Desde los tiempos brumosos en que los humanos acordaron constituir asambleas para intentar resolver sus conflictos, el conflicto principal han sido las asambleas. Por no se sabe qué motivo, cualquier reunión humana, así se trate de una convocatoria vecinal, está condenada a convertirse no solo en un guirigay, sino también en una trifulca. Parece ser que llevamos la discordia en los genes, aunque no resulta del todo descartable la posibilidad de que esa naturaleza pendenciera se derive de una milenaria maldición egipcia o sumeria, como poco. Sea por lo que sea, el caso es que buena parte de la clase política ha adoptado históricamente, como tradición inquebrantable, el recurso al insulto, al sarcasmo, al sofisma, al enrocamiento en el dogma y en el prejuicio, a la humillación pública del adversario, a la destemplanza y, a menudo, a la idiotez orgullosa de serlo. Si alguien no dispone de esas habilidades, casi mejor que opte por la carrera eclesiástica. De vez en cuando, en algún informativo, vemos a unos parlamentarios de países más o menos exóticos liarse a tortas, en un paso más hacia el perfeccionamiento del debate o, al menos, hacia las soluciones expeditivas: lo que no pueden arreglar las palabras puede arreglarlo un bofetón.

         Sin irnos tan lejos, la presidenta de nuestro Congreso va a verse obligada a matricularse en un cursillo de adiestramiento canino, ya que algunas señorías están que ladran. Se ha desatado la furia, según parece, o al menos las lenguas, y prefiere uno pensar que todo se trata de una puesta en escena, de una performance parlamentaria para que el pueblo se divierta un poco en esta época de incertidumbres concretas y abstractas. Solo eso: una representación teatral subida de tono en la que los actores intercambian barbaridades entre sí y se estrellan tartas de oratoria en plena cara. Para entretenernos un poco, ya digo. Sin maldad.

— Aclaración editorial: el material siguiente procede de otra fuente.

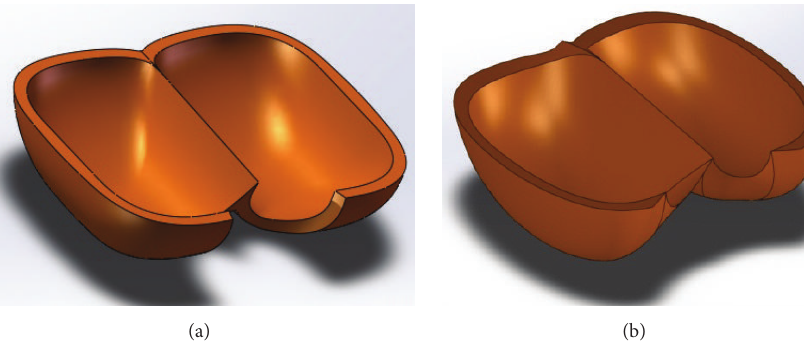
Figure 18: Comparison of the reference bucket (a) and the modified bucket design (b).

         Como no podía ser de otra manera, algunos parlamentarios son mejores actores que otros, y no falta quien sobreactúa. En ese defecto de sobreactuación puede incurrirse por activa o por pasiva: por activa si se te calienta la boca más de la cuenta o por pasiva si te ves a obligado a indignarte por el calentón de una boca ajena, lo que conlleva el que tu boca también se caliente. Hay momentos estelares en que el Congreso parece un bar en el que unos entes achispados discuten sobre ovnis. Pero, bien mirado, tiene su sentido: si ellos son los representantes del pueblo, nos representan a la perfección, con absoluta fidelidad. Qué bien nos conocen. Qué bien nos interpretan: airados, sectarios, irracionales. Qué bien.